→ **Task to carry out**:
Copy each line from the records below in which the word "Protocol" is found.

→ **Study material**:
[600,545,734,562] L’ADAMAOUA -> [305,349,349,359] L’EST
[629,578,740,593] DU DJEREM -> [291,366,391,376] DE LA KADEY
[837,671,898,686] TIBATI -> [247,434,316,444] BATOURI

...

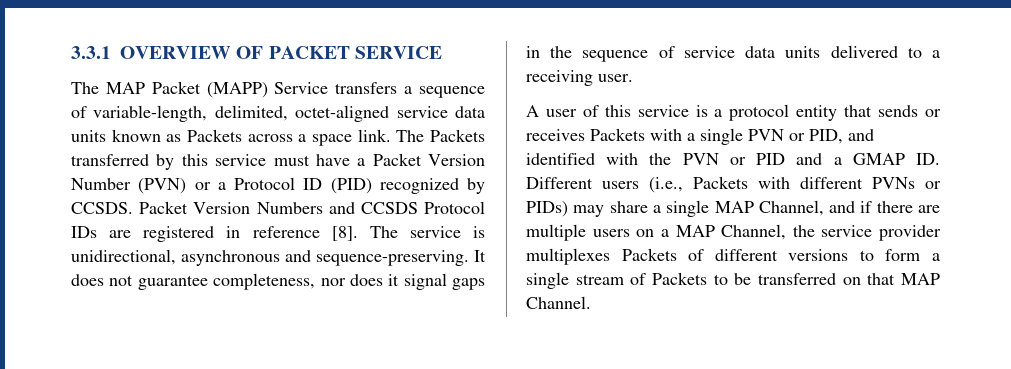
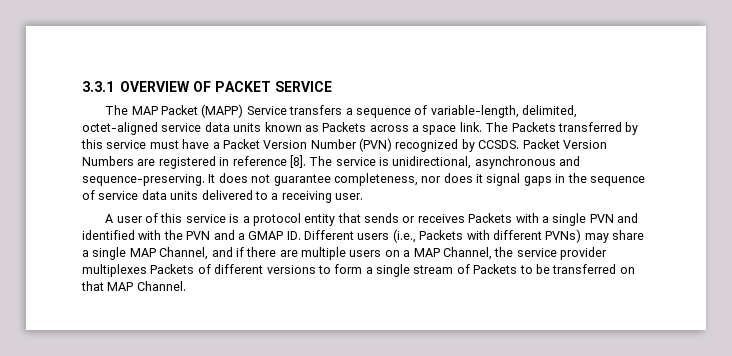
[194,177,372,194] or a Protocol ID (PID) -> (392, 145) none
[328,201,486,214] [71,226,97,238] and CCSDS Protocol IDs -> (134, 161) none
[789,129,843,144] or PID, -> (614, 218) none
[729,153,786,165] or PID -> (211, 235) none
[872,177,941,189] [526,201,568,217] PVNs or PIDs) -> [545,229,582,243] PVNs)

...

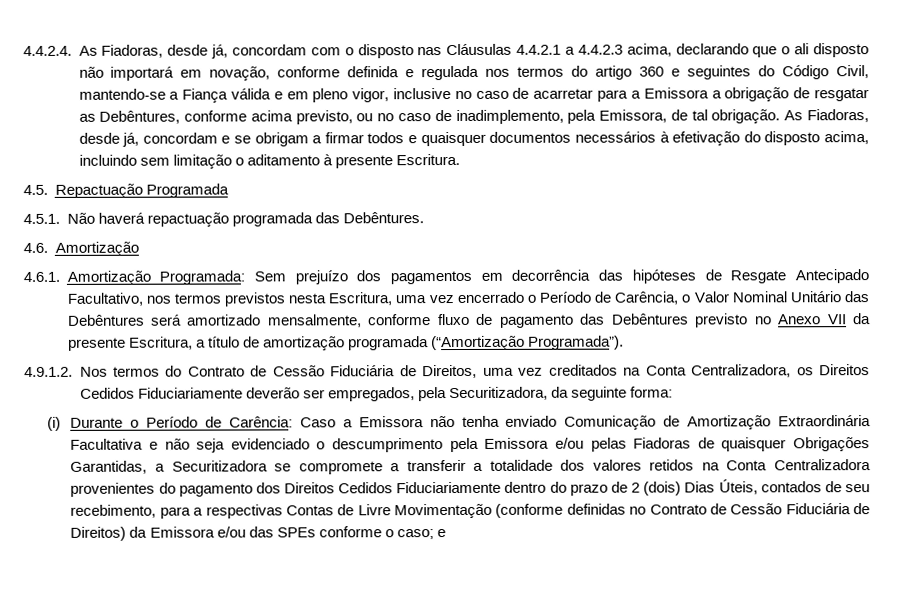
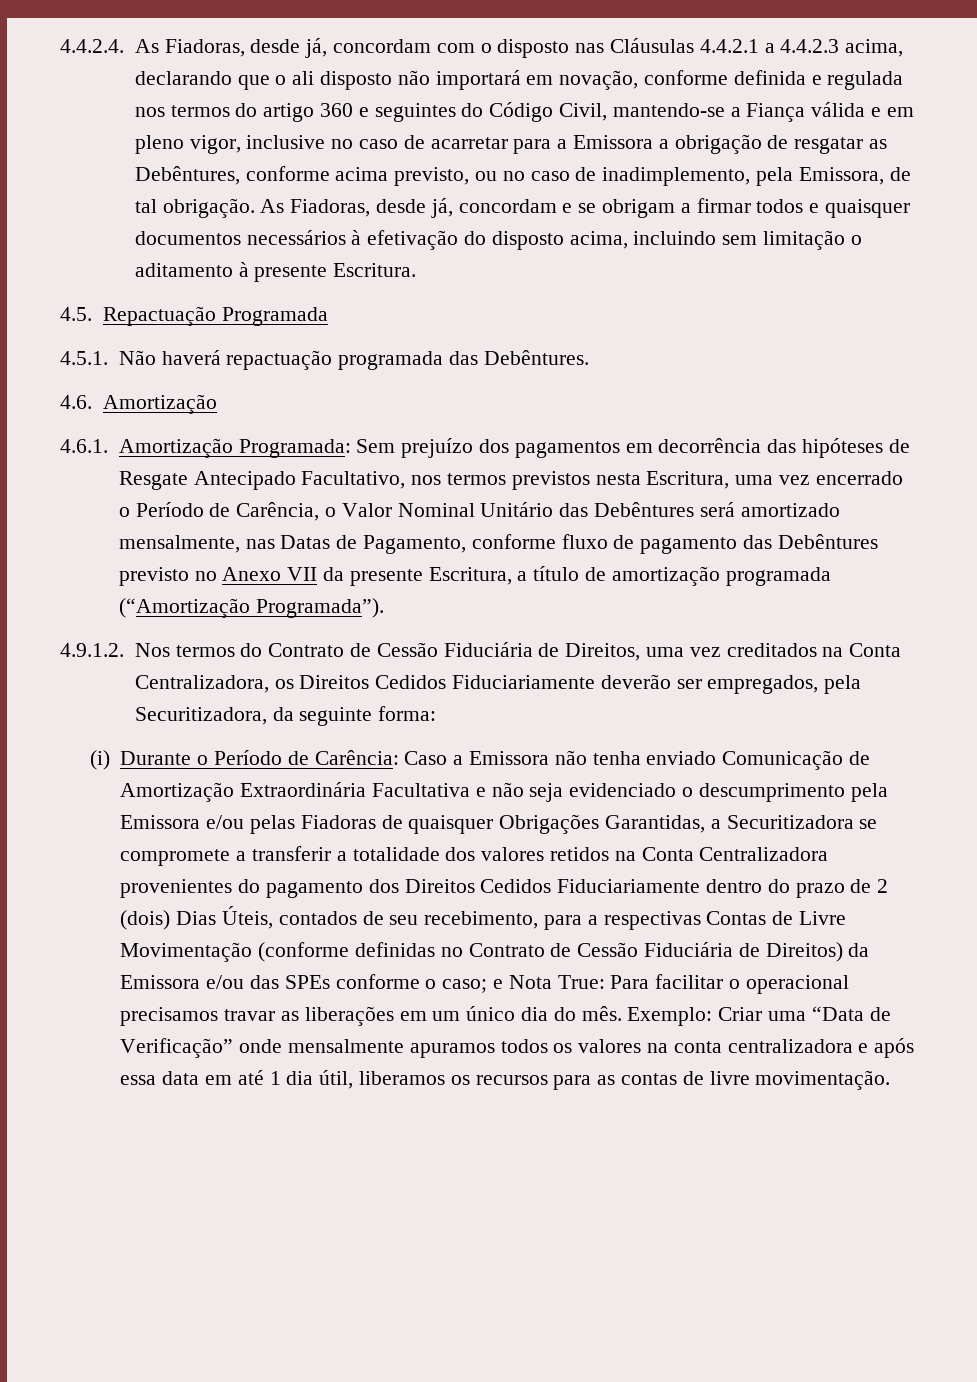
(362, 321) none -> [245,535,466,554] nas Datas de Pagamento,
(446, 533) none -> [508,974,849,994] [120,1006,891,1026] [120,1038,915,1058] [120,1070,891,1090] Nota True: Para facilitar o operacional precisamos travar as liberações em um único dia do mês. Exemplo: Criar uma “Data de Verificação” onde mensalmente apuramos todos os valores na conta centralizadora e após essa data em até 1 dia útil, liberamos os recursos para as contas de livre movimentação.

→ **Solution for this problem**:
[194,177,372,194] or a Protocol ID (PID) -> (392, 145) none
[328,201,486,214] [71,226,97,238] and CCSDS Protocol IDs -> (134, 161) none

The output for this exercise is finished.